** Information given follows **
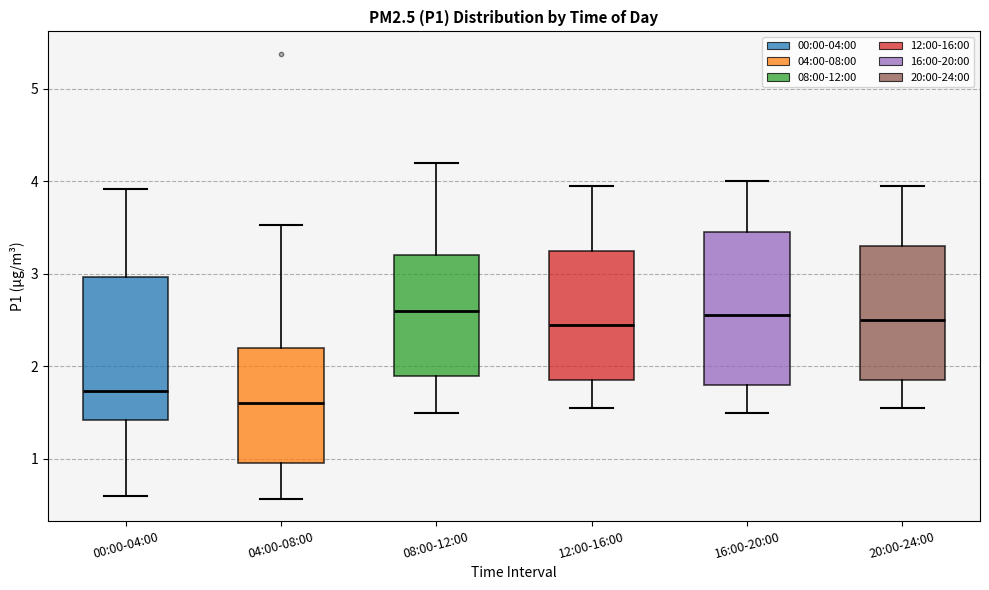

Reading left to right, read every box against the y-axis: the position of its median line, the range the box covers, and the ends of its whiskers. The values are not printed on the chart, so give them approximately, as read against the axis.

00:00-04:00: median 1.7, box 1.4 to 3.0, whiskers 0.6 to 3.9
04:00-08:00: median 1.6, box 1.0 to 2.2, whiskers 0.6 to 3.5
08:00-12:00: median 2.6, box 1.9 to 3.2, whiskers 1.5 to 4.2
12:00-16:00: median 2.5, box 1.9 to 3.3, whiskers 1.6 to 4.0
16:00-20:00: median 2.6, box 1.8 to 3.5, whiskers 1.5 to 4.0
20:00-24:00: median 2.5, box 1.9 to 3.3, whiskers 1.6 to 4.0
** End of Information given **
** Information given follows **
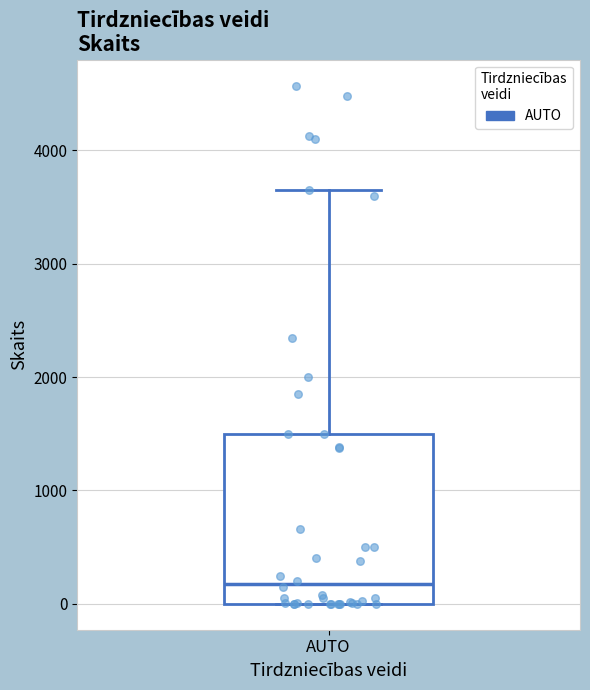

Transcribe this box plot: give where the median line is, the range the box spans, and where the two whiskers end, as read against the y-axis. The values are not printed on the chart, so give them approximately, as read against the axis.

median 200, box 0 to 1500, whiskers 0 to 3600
** End of Information given **
** Information given follows **
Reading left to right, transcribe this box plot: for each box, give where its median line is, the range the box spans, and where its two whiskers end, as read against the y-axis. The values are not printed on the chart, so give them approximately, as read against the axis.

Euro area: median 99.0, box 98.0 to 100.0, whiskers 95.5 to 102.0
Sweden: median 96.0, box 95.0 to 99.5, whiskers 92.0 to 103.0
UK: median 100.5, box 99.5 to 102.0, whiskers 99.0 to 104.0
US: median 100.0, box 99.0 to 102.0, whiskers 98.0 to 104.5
** End of Information given **
How to complete this task => Copy out verbatim the lines of the items from the one containing "Euro area: median" through the one containing "US: median 100.0, box", including both of those lines.

Exercise solution =>
Euro area: median 99.0, box 98.0 to 100.0, whiskers 95.5 to 102.0
Sweden: median 96.0, box 95.0 to 99.5, whiskers 92.0 to 103.0
UK: median 100.5, box 99.5 to 102.0, whiskers 99.0 to 104.0
US: median 100.0, box 99.0 to 102.0, whiskers 98.0 to 104.5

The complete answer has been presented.